Well, at first I didn’t even know if I could write at all. And sex scenes were actually the easiest for me. If I didn’t get in somewhere else, I just wrote about sex. That’s how I found my rhythm. The passages are short, but pack a punch. I also love reading sex scenes myself, and I’m always disappointed when they’re not explicit enough. I used to read a lot of Henry Miller and sex is very explicit there. But I’m also a relentlessly cheesy romantic. Sometimes I just watch crime series because I think maybe two people fall in love and end up being a couple. I wrote the book the way I would like to read it – and because I lack that in literature.
Not only from woman to woman but also from city to city you dinged, even went abroad. You never really stayed long anywhere. And then suddenly the desire for a home. In Berlin of all places, a city that, as you write, you found so terrible that you could imagine staying. What can Berlin do that your homeland, the Ahr Valley, couldn’t?
No idea. It was definitely possible to sink into anonymity here. It was a fresh start. Not everyone knew me and knew where I was lying around somewhere drunk. I knew one or two people here who I first stayed with. But other than that… it certainly wasn’t the nightlife. I’ve never been to a club in Berlin, not even Berghain. I didn’t do any of that.
The Berlin star chef Tim Raue plays no small role in the story of your career. Can you call him a role model?
Naturally. Hanging out with Tim Raue now is sort of like hanging out with Kurt Cobain — for my former self, that is. Tim has always been a role model. I found his street boy past, the violence, his self-made story very, very impressive. I also liked it because it was always loud and always polarized. People either love him or hate him, even here in town. Despite that, he always did his thing. I thought that was cool. And it tastes good too, doesn’t it?! It puts itself on the plate and it’s intense and loud, sometimes garish and incredibly good.
Who cooks better these days: Tim Raue or Max Strohe
Helloooo??? I can’t answer that. I would say that we trust the established institutions. Tim has two stars, we only have one. But I think I cook more than Tim Raue.
You are now part of the German cooking elite, wear a Michelin star and the Federal Cross of Merit on top of it, you can be seen regularly on TV and now you are also an author. What would your 15-year-old Cobain-Morrison self think of the straws today?
Ah, he would hate that. He would say: What a wanker. Sometimes people from the old homeland come into the shop here. Few have enough money to afford food here. Then of course I invite them. It’s uncomfortable for them and me too. Occasionally there is also a reproach: Have you now become what you used to think was shit? Does only the pink polo shirt count? And so on. Interview with Max Strohe
Oh.
But I also believe that the 15-year-old would pat me on the back if he knew which way I went: “You didn’t do that badly and you didn’t become such a big asshole.” Aren’t all assholes who are successful. That used to be a bit of my riot, based on the motto: I’m very leftist, very punk and everyone who has money is assholes.

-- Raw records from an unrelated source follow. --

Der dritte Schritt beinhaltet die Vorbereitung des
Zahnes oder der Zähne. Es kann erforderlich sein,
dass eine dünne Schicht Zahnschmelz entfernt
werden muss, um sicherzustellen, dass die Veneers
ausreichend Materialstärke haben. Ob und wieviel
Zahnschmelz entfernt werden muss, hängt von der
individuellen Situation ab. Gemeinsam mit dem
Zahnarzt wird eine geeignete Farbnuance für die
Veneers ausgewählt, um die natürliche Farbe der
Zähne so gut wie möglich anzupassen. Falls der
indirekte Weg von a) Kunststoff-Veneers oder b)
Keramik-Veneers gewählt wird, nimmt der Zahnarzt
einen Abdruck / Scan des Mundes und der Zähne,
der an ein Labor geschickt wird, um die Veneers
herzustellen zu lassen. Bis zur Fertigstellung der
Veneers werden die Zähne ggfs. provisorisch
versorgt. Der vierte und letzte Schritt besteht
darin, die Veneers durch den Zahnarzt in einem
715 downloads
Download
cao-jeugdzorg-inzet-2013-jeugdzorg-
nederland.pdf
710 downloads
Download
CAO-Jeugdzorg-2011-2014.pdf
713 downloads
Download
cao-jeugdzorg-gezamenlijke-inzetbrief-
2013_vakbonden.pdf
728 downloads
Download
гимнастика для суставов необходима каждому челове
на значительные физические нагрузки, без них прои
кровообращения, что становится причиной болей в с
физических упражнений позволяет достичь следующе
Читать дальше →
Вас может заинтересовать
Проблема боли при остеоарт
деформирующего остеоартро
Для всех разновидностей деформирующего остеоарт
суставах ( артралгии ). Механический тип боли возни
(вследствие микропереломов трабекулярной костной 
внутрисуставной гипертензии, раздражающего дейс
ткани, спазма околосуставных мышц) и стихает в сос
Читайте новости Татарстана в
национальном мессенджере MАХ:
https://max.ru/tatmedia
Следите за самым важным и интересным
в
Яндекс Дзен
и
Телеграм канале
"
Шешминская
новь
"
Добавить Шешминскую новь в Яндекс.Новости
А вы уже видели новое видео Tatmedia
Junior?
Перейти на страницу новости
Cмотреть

Her father was very different. In my mind’s eye I see him as an old-school playboy, Gunter Sachs or Rolf Eden. He introduced you to the “good life”, a different form of enjoyment. Would you have become a star chef without his influence?
No! Everyone tends to want to make their parents proud. I didn’t meet my father until I was 15, which means I had a bit of catching up to do. If he hadn’t admired me for disassembling sole or whipping hollandaise, I wouldn’t have continued cooking.
In the past, cooking didn’t have the rock star image it has today, it was more “if you don’t work, you become a host”. Back then, I was always a little ashamed when someone asked me what I did for a living. That’s why at some point I tried to do the Abitur, which of course didn’t work out because I really didn’t feel like it at all. My father said to me at the time that the Abitur was nonsense and that cooking was a great job. If he hadn’t told me that, I wouldn’t have continued cooking.